Copy every one of the entries below line for line, changing nothing.

### RECORDS SHOWN

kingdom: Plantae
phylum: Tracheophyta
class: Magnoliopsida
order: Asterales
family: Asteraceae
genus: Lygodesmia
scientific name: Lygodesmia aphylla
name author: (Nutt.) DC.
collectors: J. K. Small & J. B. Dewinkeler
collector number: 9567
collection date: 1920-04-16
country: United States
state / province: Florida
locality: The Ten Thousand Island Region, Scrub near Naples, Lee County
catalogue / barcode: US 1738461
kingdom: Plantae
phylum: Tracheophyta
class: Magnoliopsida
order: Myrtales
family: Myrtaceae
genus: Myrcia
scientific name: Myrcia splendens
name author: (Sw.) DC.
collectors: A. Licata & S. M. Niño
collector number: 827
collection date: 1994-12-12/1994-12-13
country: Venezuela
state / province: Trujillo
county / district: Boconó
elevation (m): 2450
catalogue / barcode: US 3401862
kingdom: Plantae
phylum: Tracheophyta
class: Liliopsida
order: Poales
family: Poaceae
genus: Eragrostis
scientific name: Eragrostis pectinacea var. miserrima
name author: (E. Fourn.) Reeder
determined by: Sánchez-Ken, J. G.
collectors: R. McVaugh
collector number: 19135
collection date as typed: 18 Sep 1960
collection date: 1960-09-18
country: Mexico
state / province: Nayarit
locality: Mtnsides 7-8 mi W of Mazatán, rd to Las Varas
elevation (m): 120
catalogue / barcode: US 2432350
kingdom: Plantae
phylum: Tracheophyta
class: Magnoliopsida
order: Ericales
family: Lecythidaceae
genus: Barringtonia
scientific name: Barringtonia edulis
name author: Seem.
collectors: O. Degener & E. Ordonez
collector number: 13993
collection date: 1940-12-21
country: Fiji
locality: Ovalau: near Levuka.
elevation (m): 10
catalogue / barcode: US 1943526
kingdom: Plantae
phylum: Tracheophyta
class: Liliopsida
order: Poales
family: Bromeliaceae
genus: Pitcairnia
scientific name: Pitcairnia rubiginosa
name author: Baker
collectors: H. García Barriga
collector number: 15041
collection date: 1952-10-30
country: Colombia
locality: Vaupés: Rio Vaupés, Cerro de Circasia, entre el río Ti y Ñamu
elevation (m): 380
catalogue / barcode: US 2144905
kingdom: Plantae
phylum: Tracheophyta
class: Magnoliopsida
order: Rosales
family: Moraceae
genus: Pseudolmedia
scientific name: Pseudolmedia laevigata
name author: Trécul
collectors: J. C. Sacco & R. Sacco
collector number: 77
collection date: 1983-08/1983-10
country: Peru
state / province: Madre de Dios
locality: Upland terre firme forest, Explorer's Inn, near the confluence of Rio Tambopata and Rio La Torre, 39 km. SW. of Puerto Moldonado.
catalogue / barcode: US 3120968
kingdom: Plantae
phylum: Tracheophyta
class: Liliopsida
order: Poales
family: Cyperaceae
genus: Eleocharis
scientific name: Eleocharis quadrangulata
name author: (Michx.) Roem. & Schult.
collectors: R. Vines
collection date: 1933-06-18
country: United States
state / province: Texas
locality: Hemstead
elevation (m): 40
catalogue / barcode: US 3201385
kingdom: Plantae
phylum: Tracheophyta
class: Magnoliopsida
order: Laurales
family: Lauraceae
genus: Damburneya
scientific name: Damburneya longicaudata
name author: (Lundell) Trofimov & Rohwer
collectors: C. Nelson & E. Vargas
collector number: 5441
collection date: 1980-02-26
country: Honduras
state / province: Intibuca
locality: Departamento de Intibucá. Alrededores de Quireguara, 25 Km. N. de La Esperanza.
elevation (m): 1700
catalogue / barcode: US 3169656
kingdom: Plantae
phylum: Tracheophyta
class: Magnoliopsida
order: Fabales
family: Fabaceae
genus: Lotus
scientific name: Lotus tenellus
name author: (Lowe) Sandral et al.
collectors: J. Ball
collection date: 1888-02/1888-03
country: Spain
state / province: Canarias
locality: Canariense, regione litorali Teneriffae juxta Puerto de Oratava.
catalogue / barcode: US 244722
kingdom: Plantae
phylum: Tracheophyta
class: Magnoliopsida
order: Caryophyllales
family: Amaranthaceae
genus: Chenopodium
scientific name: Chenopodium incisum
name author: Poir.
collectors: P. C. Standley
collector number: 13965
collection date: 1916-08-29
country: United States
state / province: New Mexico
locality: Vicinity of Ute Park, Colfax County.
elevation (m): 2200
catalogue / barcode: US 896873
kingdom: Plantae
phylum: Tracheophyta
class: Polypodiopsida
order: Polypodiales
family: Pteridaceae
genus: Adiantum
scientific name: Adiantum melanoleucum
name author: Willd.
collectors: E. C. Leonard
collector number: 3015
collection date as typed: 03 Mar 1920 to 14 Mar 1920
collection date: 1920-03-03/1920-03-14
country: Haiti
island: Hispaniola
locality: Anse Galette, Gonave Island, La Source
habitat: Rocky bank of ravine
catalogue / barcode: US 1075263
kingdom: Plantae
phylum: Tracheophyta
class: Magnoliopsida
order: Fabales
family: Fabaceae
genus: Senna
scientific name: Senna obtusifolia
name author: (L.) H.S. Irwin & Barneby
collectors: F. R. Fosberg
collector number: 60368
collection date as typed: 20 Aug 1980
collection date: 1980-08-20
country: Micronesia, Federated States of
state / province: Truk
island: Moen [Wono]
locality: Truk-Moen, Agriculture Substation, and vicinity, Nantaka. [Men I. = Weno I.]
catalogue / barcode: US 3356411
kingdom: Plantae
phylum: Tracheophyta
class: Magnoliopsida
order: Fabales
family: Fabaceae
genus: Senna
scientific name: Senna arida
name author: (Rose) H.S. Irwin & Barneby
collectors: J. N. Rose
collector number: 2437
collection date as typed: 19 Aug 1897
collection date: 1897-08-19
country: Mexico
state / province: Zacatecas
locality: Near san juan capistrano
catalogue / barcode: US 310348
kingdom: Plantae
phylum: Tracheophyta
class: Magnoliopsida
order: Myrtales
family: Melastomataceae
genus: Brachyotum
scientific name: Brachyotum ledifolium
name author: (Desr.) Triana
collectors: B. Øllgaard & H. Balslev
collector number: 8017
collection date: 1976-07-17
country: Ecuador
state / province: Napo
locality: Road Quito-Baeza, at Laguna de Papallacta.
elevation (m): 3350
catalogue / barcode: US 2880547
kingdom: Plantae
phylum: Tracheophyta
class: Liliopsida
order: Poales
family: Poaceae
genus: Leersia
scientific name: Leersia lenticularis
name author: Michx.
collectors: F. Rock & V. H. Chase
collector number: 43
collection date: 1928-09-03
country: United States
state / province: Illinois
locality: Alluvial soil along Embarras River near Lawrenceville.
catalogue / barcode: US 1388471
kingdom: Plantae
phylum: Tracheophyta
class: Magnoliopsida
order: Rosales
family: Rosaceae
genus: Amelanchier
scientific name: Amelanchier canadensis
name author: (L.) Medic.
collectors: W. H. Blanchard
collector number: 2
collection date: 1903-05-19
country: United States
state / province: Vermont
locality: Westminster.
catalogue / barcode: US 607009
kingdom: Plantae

######

FULL ANSWER ->
kingdom: Plantae
phylum: Tracheophyta
class: Magnoliopsida
order: Asterales
family: Asteraceae
genus: Lygodesmia
scientific name: Lygodesmia aphylla
name author: (Nutt.) DC.
collectors: J. K. Small & J. B. Dewinkeler
collector number: 9567
collection date: 1920-04-16
country: United States
state / province: Florida
locality: The Ten Thousand Island Region, Scrub near Naples, Lee County
catalogue / barcode: US 1738461
kingdom: Plantae
phylum: Tracheophyta
class: Magnoliopsida
order: Myrtales
family: Myrtaceae
genus: Myrcia
scientific name: Myrcia splendens
name author: (Sw.) DC.
collectors: A. Licata & S. M. Niño
collector number: 827
collection date: 1994-12-12/1994-12-13
country: Venezuela
state / province: Trujillo
county / district: Boconó
elevation (m): 2450
catalogue / barcode: US 3401862
kingdom: Plantae
phylum: Tracheophyta
class: Liliopsida
order: Poales
family: Poaceae
genus: Eragrostis
scientific name: Eragrostis pectinacea var. miserrima
name author: (E. Fourn.) Reeder
determined by: Sánchez-Ken, J. G.
collectors: R. McVaugh
collector number: 19135
collection date as typed: 18 Sep 1960
collection date: 1960-09-18
country: Mexico
state / province: Nayarit
locality: Mtnsides 7-8 mi W of Mazatán, rd to Las Varas
elevation (m): 120
catalogue / barcode: US 2432350
kingdom: Plantae
phylum: Tracheophyta
class: Magnoliopsida
order: Ericales
family: Lecythidaceae
genus: Barringtonia
scientific name: Barringtonia edulis
name author: Seem.
collectors: O. Degener & E. Ordonez
collector number: 13993
collection date: 1940-12-21
country: Fiji
locality: Ovalau: near Levuka.
elevation (m): 10
catalogue / barcode: US 1943526
kingdom: Plantae
phylum: Tracheophyta
class: Liliopsida
order: Poales
family: Bromeliaceae
genus: Pitcairnia
scientific name: Pitcairnia rubiginosa
name author: Baker
collectors: H. García Barriga
collector number: 15041
collection date: 1952-10-30
country: Colombia
locality: Vaupés: Rio Vaupés, Cerro de Circasia, entre el río Ti y Ñamu
elevation (m): 380
catalogue / barcode: US 2144905
kingdom: Plantae
phylum: Tracheophyta
class: Magnoliopsida
order: Rosales
family: Moraceae
genus: Pseudolmedia
scientific name: Pseudolmedia laevigata
name author: Trécul
collectors: J. C. Sacco & R. Sacco
collector number: 77
collection date: 1983-08/1983-10
country: Peru
state / province: Madre de Dios
locality: Upland terre firme forest, Explorer's Inn, near the confluence of Rio Tambopata and Rio La Torre, 39 km. SW. of Puerto Moldonado.
catalogue / barcode: US 3120968
kingdom: Plantae
phylum: Tracheophyta
class: Liliopsida
order: Poales
family: Cyperaceae
genus: Eleocharis
scientific name: Eleocharis quadrangulata
name author: (Michx.) Roem. & Schult.
collectors: R. Vines
collection date: 1933-06-18
country: United States
state / province: Texas
locality: Hemstead
elevation (m): 40
catalogue / barcode: US 3201385
kingdom: Plantae
phylum: Tracheophyta
class: Magnoliopsida
order: Laurales
family: Lauraceae
genus: Damburneya
scientific name: Damburneya longicaudata
name author: (Lundell) Trofimov & Rohwer
collectors: C. Nelson & E. Vargas
collector number: 5441
collection date: 1980-02-26
country: Honduras
state / province: Intibuca
locality: Departamento de Intibucá. Alrededores de Quireguara, 25 Km. N. de La Esperanza.
elevation (m): 1700
catalogue / barcode: US 3169656
kingdom: Plantae
phylum: Tracheophyta
class: Magnoliopsida
order: Fabales
family: Fabaceae
genus: Lotus
scientific name: Lotus tenellus
name author: (Lowe) Sandral et al.
collectors: J. Ball
collection date: 1888-02/1888-03
country: Spain
state / province: Canarias
locality: Canariense, regione litorali Teneriffae juxta Puerto de Oratava.
catalogue / barcode: US 244722
kingdom: Plantae
phylum: Tracheophyta
class: Magnoliopsida
order: Caryophyllales
family: Amaranthaceae
genus: Chenopodium
scientific name: Chenopodium incisum
name author: Poir.
collectors: P. C. Standley
collector number: 13965
collection date: 1916-08-29
country: United States
state / province: New Mexico
locality: Vicinity of Ute Park, Colfax County.
elevation (m): 2200
catalogue / barcode: US 896873
kingdom: Plantae
phylum: Tracheophyta
class: Polypodiopsida
order: Polypodiales
family: Pteridaceae
genus: Adiantum
scientific name: Adiantum melanoleucum
name author: Willd.
collectors: E. C. Leonard
collector number: 3015
collection date as typed: 03 Mar 1920 to 14 Mar 1920
collection date: 1920-03-03/1920-03-14
country: Haiti
island: Hispaniola
locality: Anse Galette, Gonave Island, La Source
habitat: Rocky bank of ravine
catalogue / barcode: US 1075263
kingdom: Plantae
phylum: Tracheophyta
class: Magnoliopsida
order: Fabales
family: Fabaceae
genus: Senna
scientific name: Senna obtusifolia
name author: (L.) H.S. Irwin & Barneby
collectors: F. R. Fosberg
collector number: 60368
collection date as typed: 20 Aug 1980
collection date: 1980-08-20
country: Micronesia, Federated States of
state / province: Truk
island: Moen [Wono]
locality: Truk-Moen, Agriculture Substation, and vicinity, Nantaka. [Men I. = Weno I.]
catalogue / barcode: US 3356411
kingdom: Plantae
phylum: Tracheophyta
class: Magnoliopsida
order: Fabales
family: Fabaceae
genus: Senna
scientific name: Senna arida
name author: (Rose) H.S. Irwin & Barneby
collectors: J. N. Rose
collector number: 2437
collection date as typed: 19 Aug 1897
collection date: 1897-08-19
country: Mexico
state / province: Zacatecas
locality: Near san juan capistrano
catalogue / barcode: US 310348
kingdom: Plantae
phylum: Tracheophyta
class: Magnoliopsida
order: Myrtales
family: Melastomataceae
genus: Brachyotum
scientific name: Brachyotum ledifolium
name author: (Desr.) Triana
collectors: B. Øllgaard & H. Balslev
collector number: 8017
collection date: 1976-07-17
country: Ecuador
state / province: Napo
locality: Road Quito-Baeza, at Laguna de Papallacta.
elevation (m): 3350
catalogue / barcode: US 2880547
kingdom: Plantae
phylum: Tracheophyta
class: Liliopsida
order: Poales
family: Poaceae
genus: Leersia
scientific name: Leersia lenticularis
name author: Michx.
collectors: F. Rock & V. H. Chase
collector number: 43
collection date: 1928-09-03
country: United States
state / province: Illinois
locality: Alluvial soil along Embarras River near Lawrenceville.
catalogue / barcode: US 1388471
kingdom: Plantae
phylum: Tracheophyta
class: Magnoliopsida
order: Rosales
family: Rosaceae
genus: Amelanchier
scientific name: Amelanchier canadensis
name author: (L.) Medic.
collectors: W. H. Blanchard
collector number: 2
collection date: 1903-05-19
country: United States
state / province: Vermont
locality: Westminster.
catalogue / barcode: US 607009
kingdom: Plantae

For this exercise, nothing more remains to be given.